Nonlinear transient response of doubly curved shallow shells reinforced with graphene nanoplatelets subjected to blast loads considering thermal effects

Abstract

The nonlinear transient dynamic response of graphene nanoplatelets (GPLs) reinforced composite doubly curved shallow shells with three GPL distribution patterns was investigated under time-dependent blast loads. The thermal effects were explicitly considered in the study, in which a modified Halpin–Tsai model was adopted to estimate the effective Young’s modulus. Rule of mixtures was employed to determine the mass density and Poisson's ratio. The equations of motion were derived from Hamilton's principle and the nonlinear von Karman strain–displacement relationship, based on a higher-order shear deformation theory. A set of second-order ordinary differential equations was obtained using Galerkin’s method. Numerical solutions were based on a fully implicit finite difference scheme in time. The derived nonlinear equations were then solved using the Newton–Raphson method.
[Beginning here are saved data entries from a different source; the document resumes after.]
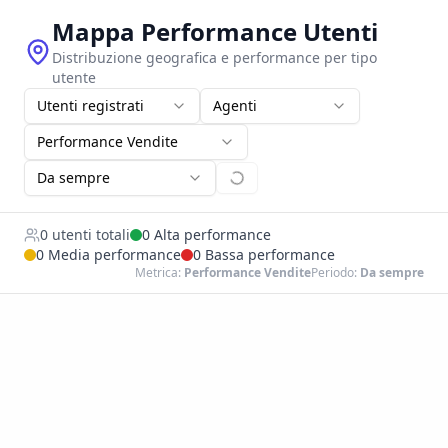
Mappa Performance Utenti
Distribuzione geografica e performance per tipo
utente
Utenti registrati
Agenti
Performance Vendite
Da sempre
0
utenti totali
0
Alta performance
0
Media performance
0
Bassa performance
Metrica:
Performance Vendite
Periodo:
Da sempre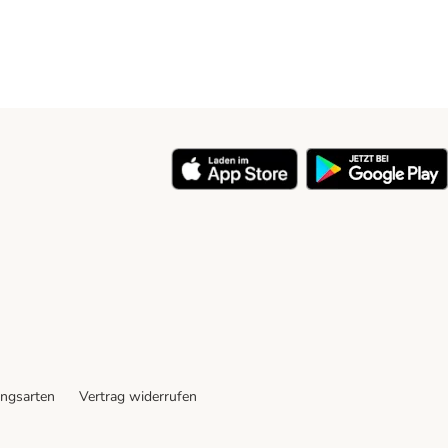
ngsarten
Vertrag widerrufen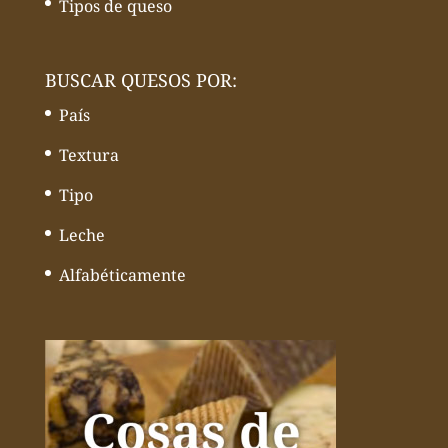
Tipos de queso
BUSCAR QUESOS POR:
País
Textura
Tipo
Leche
Alfabéticamente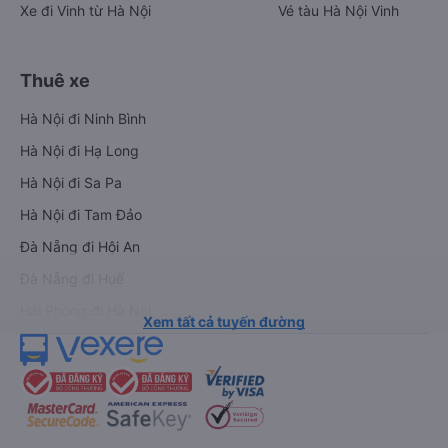
Xe đi Vinh từ Hà Nội
Vé tàu Hà Nội Vinh
Thuê xe
Hà Nội đi Ninh Bình
Hà Nội đi Hạ Long
Hà Nội đi Sa Pa
Hà Nội đi Tam Đảo
Đà Nẵng đi Hội An
Đà Nẵng đi Huế
Hải Phòng đi Hà Nội
Xem tất cả tuyến đường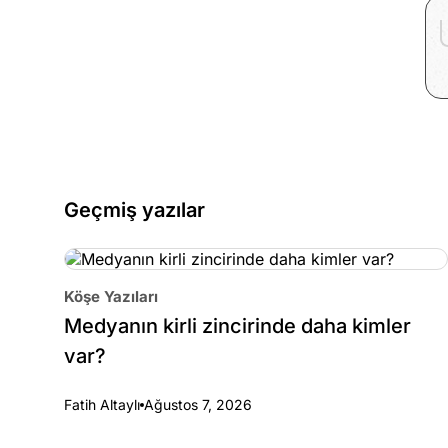
Geçmiş yazılar
Köşe Yazıları
Medyanın kirli zincirinde daha kimler
var?
Fatih Altaylı
Ağustos 7, 2026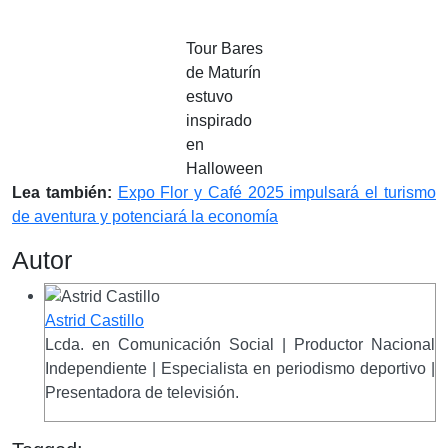
Tour Bares
de Maturín
estuvo
inspirado
en
Halloween
Lea también:
Expo Flor y Café 2025 impulsará el turismo
de aventura y potenciará la economía
Autor
Astrid Castillo
Lcda. en Comunicación Social | Productor Nacional
Independiente | Especialista en periodismo deportivo |
Presentadora de televisión.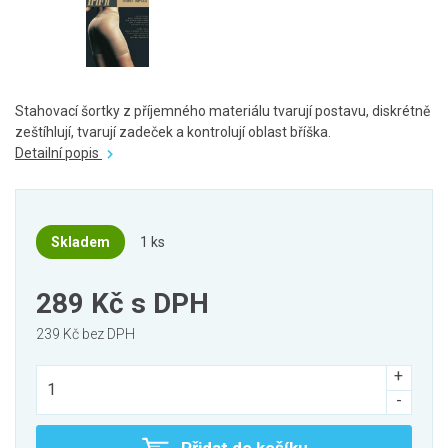
Stahovací šortky z příjemného materiálu tvarují postavu, diskrétně
zeštíhlují, tvarují zadeček a kontrolují oblast bříška.
Detailní popis
Skladem
1 ks
289 Kč
s DPH
239 Kč bez DPH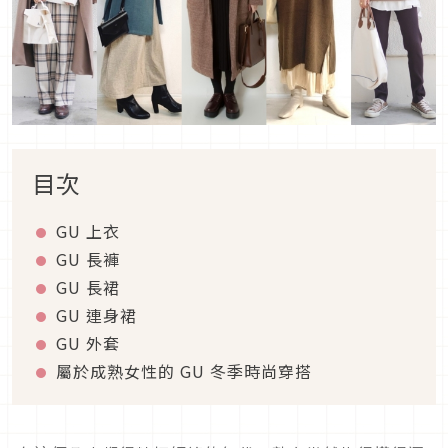
目次
GU 上衣
GU 長褲
GU 長裙
GU 連身裙
GU 外套
屬於成熟女性的 GU 冬季時尚穿搭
Further, parametric studies were conducted to consider the influence of the temperature difference between top and bottom surfaces, as well as the GPL weight fraction, distribution type, length-to-thickness ratio, total number of layers, parameters related to blast loading, and the aspect, shallowness, and curvature radius ratios of the doubly curved shallow shell on the nonlinear transient dynamic response of the structure.